Aengus Bridgman, an assistant professor and director of the Media Ecosystem Observatory at McGill University, said many Canadians aren’t actually aware news isn’t available on Meta’s platforms anymore.

“There’s a very low level of understanding,” he said. “And one of the major implications of this is that Canadians might expect to find important news content — like this idea of ‘the news will find me in my day-to-day life’ — but in fact it won’t on those platforms.”

A recent study by the Media Ecosystem Observatory found Conservative MPs far outpace their Liberal and NDP counterparts in terms of online engagement — partly due to their voices being amplified on X.

In 2024, online posts from federal Conservative MPs drew 61 per cent more engagement — likes, shares and comments — than those from Liberal and NDP MPs combined.

Bridgman said there’s no good evidence indicating that the boost to Conservative voices is being driven deliberately by engineers at X. He said the algorithms work in a cycle — after some right-wing content does well, other right-wing content will do better, especially when Musk, with his massive reach on the platform, amplifies it.

Even keeping track of what’s happening in the information environment surrounding this election will be harder, since X and Meta made changes to tools they previously made available to researchers to monitor online posts.

In 2023, X introduced a paywall and restrictions to its API tool that made many academic studies impossible, and Meta eliminated CrowdTangle in 2024.

“Some of the tools that would allow us to understand the dynamics of the social media platform information ecosystem are now not accessible to researchers,” said Clifton van der Linden, an associate professor and director of the Digital Society Lab at McMaster University.

“Social media companies have increasingly stopped and inhibited researchers from accessing their platforms, for a good reason — they don’t want to be held accountable,” said Ahmed Al-Rawi, associate professor of news, social media and public communication at Simon Fraser University.

Al-Rawi noted that since the last federal election, there has been a boom in the number of alternative social media sites. They include Rumble, the Canadian company that hosts Trump’s Truth Social platform.

“Today, we have far more uncertainty than before about who is online and who is trying … to be in control of this information space,” he said.

Van der Linden said advances in digital technology and the evolution of social media have allowed for a “hyper-personalization of news and information.”

“The result is that individuals are being fed an information diet that is specifically designed to elicit particular viewpoints on certain issues, and there’s less and less evidence that we’re able to find points of consensus on what the base facts are of a particular issue or matter,” he said.

In recent survey commissioned by the CRTC, most respondents said they were at least somewhat confident in their ability to identify misinformation or “fake news” — and more than a third said they were very confident in their ability to do so.

Bridgman said Canadians have become increasingly worried about American influence in the election, even in the face of clear evidence of political interference by Russia, China and India.

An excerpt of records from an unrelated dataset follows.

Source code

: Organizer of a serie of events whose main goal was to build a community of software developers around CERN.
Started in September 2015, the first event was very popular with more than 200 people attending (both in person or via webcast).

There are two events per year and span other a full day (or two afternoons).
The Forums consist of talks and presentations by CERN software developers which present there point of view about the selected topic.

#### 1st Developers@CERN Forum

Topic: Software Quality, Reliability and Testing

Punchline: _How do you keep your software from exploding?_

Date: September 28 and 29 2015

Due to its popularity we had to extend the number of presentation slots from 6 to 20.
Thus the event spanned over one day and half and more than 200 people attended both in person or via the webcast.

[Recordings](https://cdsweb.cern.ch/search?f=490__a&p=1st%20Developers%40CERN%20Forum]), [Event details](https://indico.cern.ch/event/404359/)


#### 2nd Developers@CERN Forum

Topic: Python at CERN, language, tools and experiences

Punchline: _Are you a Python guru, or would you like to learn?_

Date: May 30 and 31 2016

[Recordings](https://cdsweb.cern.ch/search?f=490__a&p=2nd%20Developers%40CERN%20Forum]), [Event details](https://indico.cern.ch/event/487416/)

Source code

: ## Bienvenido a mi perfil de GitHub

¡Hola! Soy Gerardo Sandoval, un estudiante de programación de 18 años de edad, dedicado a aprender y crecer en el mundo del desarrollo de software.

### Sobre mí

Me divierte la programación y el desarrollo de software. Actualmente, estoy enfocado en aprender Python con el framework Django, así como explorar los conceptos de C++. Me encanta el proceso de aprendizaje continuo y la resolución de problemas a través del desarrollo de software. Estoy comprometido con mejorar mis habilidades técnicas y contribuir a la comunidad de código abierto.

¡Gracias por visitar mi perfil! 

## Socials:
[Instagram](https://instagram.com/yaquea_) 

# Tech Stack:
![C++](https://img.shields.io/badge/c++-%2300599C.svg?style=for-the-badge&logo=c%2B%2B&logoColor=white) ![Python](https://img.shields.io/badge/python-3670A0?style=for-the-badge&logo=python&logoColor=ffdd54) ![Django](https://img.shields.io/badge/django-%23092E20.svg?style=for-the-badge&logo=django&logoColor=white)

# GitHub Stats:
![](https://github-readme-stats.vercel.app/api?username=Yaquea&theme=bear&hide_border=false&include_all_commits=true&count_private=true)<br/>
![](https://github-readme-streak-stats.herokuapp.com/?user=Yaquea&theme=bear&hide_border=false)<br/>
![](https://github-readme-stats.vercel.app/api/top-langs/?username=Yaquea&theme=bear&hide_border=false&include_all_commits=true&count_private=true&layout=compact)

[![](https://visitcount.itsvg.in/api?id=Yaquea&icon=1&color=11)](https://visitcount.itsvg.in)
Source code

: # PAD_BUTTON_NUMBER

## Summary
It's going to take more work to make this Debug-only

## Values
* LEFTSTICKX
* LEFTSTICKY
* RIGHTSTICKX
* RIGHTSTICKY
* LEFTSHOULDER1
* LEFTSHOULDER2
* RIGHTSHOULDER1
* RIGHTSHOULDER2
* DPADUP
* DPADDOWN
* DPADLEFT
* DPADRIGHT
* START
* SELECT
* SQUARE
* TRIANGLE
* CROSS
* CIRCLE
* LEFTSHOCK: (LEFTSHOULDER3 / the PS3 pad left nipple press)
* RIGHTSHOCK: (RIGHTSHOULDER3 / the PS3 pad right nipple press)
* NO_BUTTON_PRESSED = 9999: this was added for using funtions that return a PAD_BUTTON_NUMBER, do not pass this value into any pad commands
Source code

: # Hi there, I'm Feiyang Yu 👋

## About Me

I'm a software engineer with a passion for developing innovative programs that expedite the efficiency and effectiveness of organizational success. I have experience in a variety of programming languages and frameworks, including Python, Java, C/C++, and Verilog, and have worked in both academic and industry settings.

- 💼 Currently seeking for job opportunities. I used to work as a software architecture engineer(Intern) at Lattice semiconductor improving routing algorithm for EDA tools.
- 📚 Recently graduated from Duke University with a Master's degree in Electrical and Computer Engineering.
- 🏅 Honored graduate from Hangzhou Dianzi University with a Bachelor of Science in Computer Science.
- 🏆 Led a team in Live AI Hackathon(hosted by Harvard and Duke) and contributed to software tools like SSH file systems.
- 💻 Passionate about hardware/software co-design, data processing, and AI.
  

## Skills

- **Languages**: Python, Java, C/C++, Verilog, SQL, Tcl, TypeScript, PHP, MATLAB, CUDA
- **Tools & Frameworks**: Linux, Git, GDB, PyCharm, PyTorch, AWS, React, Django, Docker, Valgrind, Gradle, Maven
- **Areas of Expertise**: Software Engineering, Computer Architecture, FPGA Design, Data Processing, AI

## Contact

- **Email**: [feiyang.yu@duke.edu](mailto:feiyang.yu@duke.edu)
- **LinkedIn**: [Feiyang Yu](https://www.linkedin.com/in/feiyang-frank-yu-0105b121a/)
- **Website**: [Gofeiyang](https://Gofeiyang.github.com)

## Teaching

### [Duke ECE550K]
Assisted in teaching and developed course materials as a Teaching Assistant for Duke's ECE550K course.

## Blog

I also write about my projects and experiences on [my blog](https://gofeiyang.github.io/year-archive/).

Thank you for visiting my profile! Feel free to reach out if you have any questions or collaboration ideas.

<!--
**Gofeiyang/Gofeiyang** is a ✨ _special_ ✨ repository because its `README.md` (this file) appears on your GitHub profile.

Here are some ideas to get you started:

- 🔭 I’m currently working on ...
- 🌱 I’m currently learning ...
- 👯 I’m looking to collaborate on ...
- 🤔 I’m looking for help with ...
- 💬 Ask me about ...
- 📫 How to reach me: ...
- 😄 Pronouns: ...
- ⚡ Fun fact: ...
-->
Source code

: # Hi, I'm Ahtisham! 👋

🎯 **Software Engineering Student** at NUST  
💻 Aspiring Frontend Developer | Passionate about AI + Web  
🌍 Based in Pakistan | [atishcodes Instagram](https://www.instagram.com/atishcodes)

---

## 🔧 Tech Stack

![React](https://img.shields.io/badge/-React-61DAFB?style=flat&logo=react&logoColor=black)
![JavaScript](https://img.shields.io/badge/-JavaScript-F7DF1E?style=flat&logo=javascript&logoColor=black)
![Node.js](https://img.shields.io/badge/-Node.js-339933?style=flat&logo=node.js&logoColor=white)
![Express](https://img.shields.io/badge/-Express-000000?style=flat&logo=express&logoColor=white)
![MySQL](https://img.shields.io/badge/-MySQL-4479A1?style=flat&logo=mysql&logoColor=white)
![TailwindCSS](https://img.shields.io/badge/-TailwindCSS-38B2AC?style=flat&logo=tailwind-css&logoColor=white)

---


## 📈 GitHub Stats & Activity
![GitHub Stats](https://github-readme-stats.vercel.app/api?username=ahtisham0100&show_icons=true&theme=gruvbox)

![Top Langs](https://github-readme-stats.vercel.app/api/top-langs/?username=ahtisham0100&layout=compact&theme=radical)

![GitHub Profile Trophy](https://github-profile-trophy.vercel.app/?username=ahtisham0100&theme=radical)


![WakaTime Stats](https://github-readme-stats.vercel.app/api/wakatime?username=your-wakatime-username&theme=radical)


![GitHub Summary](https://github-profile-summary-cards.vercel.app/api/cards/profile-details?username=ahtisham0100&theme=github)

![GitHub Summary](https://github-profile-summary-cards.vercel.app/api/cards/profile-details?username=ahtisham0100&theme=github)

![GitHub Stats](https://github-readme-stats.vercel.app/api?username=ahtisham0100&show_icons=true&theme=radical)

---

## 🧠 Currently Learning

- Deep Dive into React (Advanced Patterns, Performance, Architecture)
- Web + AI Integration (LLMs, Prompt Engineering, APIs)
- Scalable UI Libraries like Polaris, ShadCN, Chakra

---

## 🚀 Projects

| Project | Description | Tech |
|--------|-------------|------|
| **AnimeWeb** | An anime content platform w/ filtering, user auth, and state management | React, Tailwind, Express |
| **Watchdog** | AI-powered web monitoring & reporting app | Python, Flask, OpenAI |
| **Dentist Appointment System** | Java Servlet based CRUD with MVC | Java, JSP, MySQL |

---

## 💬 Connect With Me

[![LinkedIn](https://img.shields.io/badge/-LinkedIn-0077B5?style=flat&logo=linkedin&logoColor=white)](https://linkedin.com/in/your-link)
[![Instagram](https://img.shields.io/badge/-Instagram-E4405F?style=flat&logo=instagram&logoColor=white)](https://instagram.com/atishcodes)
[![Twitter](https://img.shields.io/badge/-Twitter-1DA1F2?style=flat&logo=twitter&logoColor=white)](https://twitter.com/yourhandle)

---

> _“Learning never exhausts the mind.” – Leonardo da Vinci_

He pointed to the popularity of an influencer like Joe Rogan, who he said “makes frequent statements about Canada that are completely divorced from the reality on the ground here” but still has a massive amount of influence.

There is concern about “American voices flooding the Canadian conversation with ill-informed and hyper-political opinions in a context where the United States, while a historical ally and friend, is maybe not anymore,” Bridgman said.

The worst-case scenario, he said, would see a tiny number of American influencers “who are not interested in the well-being of Canada” manage to “dramatically sway the Canadian election one way or the other.”

Bridgman said that would be “a much more dramatic form of foreign interference than anything we’ve seen.”